### Exercise
In your copy, reproduce each entry exactly and leave out the pictures.

Stored data
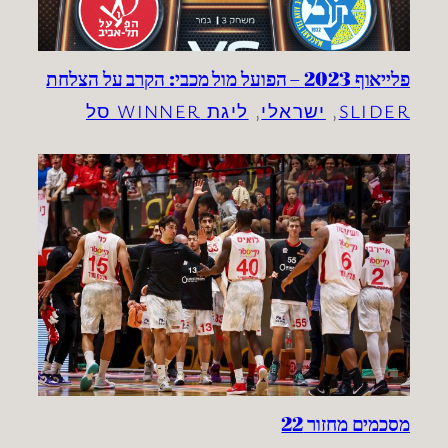
פלייאוף 2023 – הפועל מול מכבי: הקרב על הצלחת
SLIDER
, 
ישראלי
, 
ליגת WINNER סל
מסכמים מחזור 22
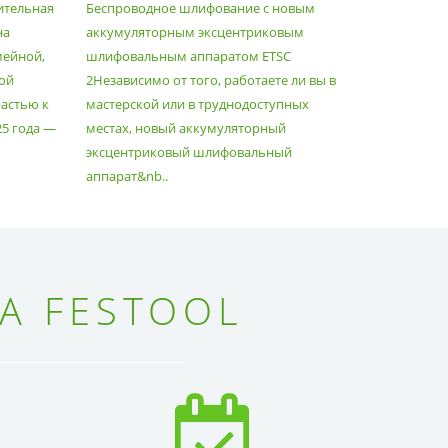
ительная
Беспроводное шлифование с новым
Festool уж
АППАРАТОМ ETSC2
на
аккумуляторным эксцентриковым
пылесосам
мейной,
шлифовальным аппаратом ETSC
Немецкий 
ой
2Независимо от того, работаете ли вы в
множество
астью к
мастерской или в труднодоступных
нужд, поз
25 года —
местах, новый аккумуляторный
спланиров
эксцентриковый шлифовальный
идеально 
аппарат&nb..
Благода..
А FESTOOL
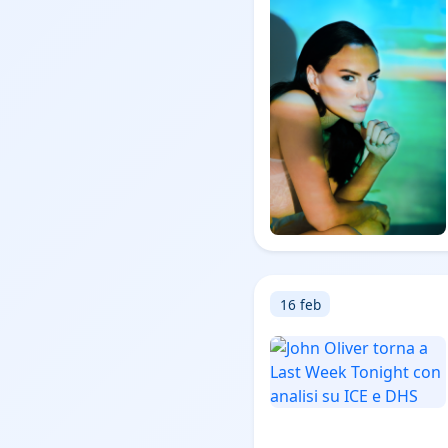
16 feb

### Solution to the problem
פלייאוף 2023 – הפועל מול מכבי: הקרב על הצלחת
SLIDER
, 
ישראלי
, 
ליגת WINNER סל
מסכמים מחזור 22
ительная
Беспроводное шлифование с новым
Festool уж
АППАРАТОМ ETSC2
на
аккумуляторным эксцентриковым
пылесосам
мейной,
шлифовальным аппаратом ETSC
Немецкий 
ой
2Независимо от того, работаете ли вы в
множество
астью к
мастерской или в труднодоступных
нужд, поз
25 года —
местах, новый аккумуляторный
спланиров
эксцентриковый шлифовальный
идеально 
аппарат&nb..
Благода..
А FESTOOL
16 feb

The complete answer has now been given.